Excavations and archaeological projects of the University of Pisa in the area of Thutmosis temple
On the opposite bank of the Nile, normally called “Thebes west”, the great Libyan mountain overlook the landscape. Used as necropolis since the Middle Kingdom, it was chosen by the New Kingdom pharaohs for their eternal abodes – the secret rock tombs – accompanied by the funerary temples lining up along the edge of the fields.
There are: the Valley of the Kings, the Valley of the Queens, the tombs of the nobles, the workers’ village of Deir el Medina, the temple of Queen Hatshepsut in Deir el Bahari, the Ramesseum of Ramesses II in Gurna, the temple of Amenhotep III (of which the two Colossi of Memnon remain), the mortuary temple of Thutmose IV, the mortuary temple of Seti I and, further south, in Medinet Habu, the great temple of Ramesses III.
Between 1973 and 1981 the archaeological excavation of the University of Pisa (although in the early years the mission was Milan-Pisan) in Gurna focused on the area of the Thutmosis IV mortuary temple (1425-1405 BC) with important discoveries. These gave many new information about a Middle Kingdom necropolis, where three tombs were investigated (T 73, T 79, T 81), in addition to one (T. Petrie) that had been explored by the English archaeologist in 1896.

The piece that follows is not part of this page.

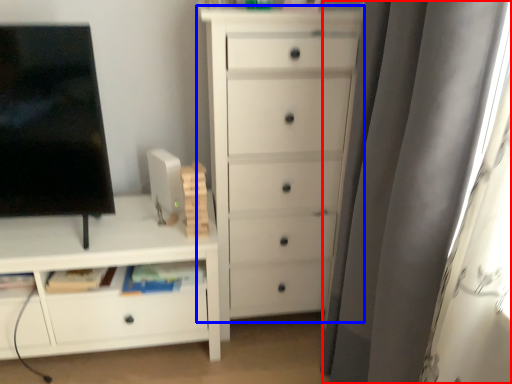
Question: Which of the following is the farthest to the observer, curtain (highlighted by a red box) or chest of drawers (highlighted by a blue box)?

Choices:
 (A) curtain
 (B) chest of drawers

Answer: (B)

The mortuary temple of Thutmosis IV was built in the area of the ancient necropolis. Largely explored by F. Petrie in 1896, the temple is identifiable in its original structure, even if it is in a state of great decay. It shows two terraces connected by ramps which recall the architecture type of Hatshepsut’s temple in Deir el Bahari. As this one, it also included the use of monumental Osiris figures attached to square pillars, of which many fragments that still preserved the original colors and some relief were found. In the middle of the second terrace, on the south side, in a small cavity dug into the ground, the remains of a foundation deposit with two faience plaques with the name of the pharaoh were found.
One of the steles commemorating the victories of Thutmosis IV over “the vile country of Nubia” was found on the south wall of the terrace; those commemorating the victories over Asia on the north wall. The two service facilities (the “House of Wine” and “House of Bread”) were used for special offers for ceremonies and temple daily life.